- _Given records_
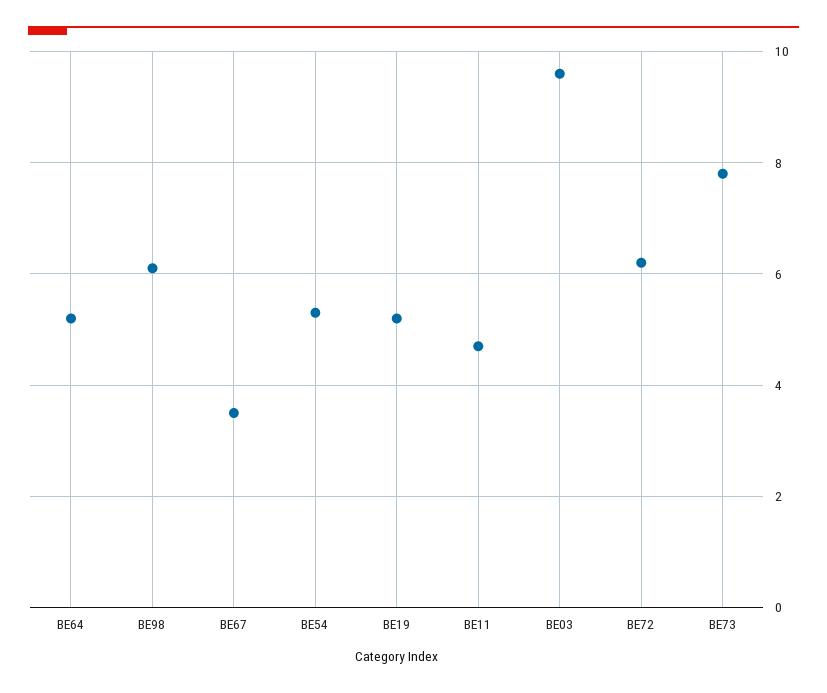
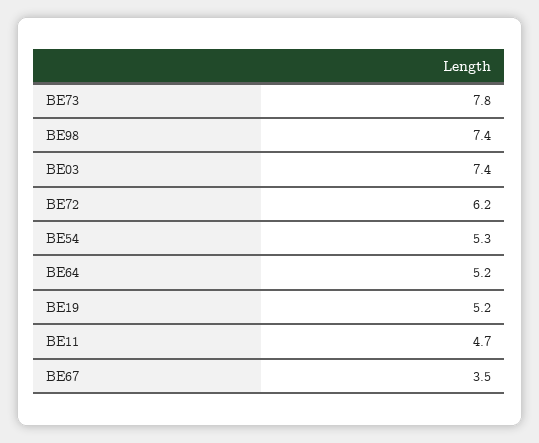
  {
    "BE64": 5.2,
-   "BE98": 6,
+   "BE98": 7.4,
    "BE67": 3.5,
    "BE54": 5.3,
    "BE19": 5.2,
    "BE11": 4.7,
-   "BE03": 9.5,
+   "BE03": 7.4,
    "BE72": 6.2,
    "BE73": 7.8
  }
* * *
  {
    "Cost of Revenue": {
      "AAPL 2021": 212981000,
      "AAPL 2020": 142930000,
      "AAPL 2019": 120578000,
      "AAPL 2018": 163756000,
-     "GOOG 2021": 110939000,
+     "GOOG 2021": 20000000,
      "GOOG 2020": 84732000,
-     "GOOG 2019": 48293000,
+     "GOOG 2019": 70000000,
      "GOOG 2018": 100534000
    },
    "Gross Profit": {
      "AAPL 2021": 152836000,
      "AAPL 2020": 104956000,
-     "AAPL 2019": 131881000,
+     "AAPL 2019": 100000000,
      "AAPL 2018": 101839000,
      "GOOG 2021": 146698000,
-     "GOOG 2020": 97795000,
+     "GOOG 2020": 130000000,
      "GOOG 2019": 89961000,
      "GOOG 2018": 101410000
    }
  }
==
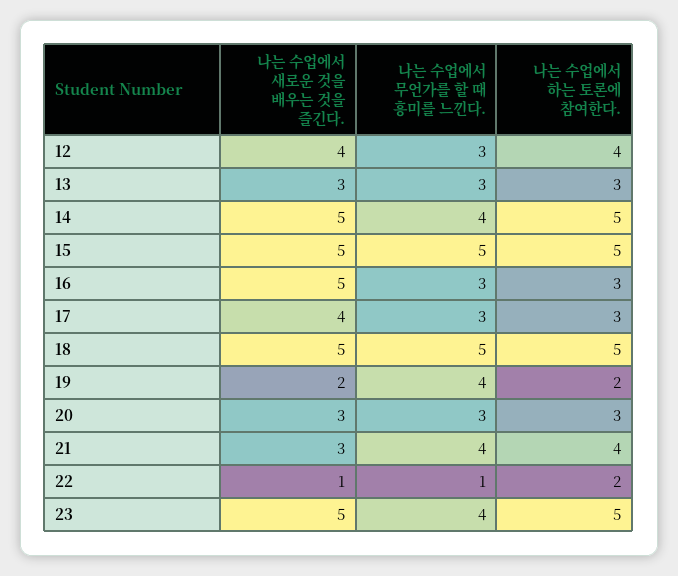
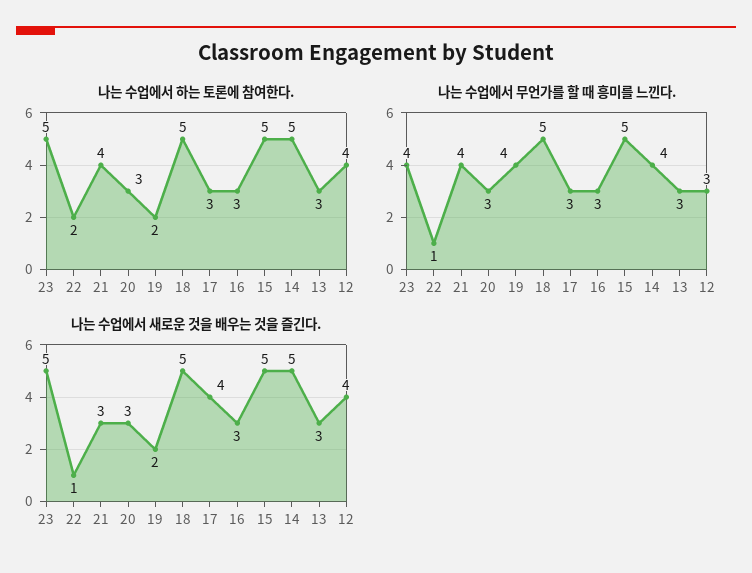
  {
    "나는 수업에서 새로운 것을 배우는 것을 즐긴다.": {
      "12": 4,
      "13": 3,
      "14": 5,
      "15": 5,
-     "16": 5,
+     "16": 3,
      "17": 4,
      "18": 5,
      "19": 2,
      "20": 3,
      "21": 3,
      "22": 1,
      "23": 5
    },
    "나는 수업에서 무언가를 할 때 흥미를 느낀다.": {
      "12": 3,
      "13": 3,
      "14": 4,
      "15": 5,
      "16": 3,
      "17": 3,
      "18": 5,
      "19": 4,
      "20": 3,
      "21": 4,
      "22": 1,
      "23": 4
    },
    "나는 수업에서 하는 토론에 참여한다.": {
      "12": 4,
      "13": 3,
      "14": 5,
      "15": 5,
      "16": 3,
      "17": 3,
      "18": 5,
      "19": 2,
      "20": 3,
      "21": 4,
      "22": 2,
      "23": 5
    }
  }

- _What to do_
From the material above, please return each line containing "수업에서".

- _Output below_
    "나는 수업에서 새로운 것을 배우는 것을 즐긴다.": {
    "나는 수업에서 무언가를 할 때 흥미를 느낀다.": {
    "나는 수업에서 하는 토론에 참여한다.": {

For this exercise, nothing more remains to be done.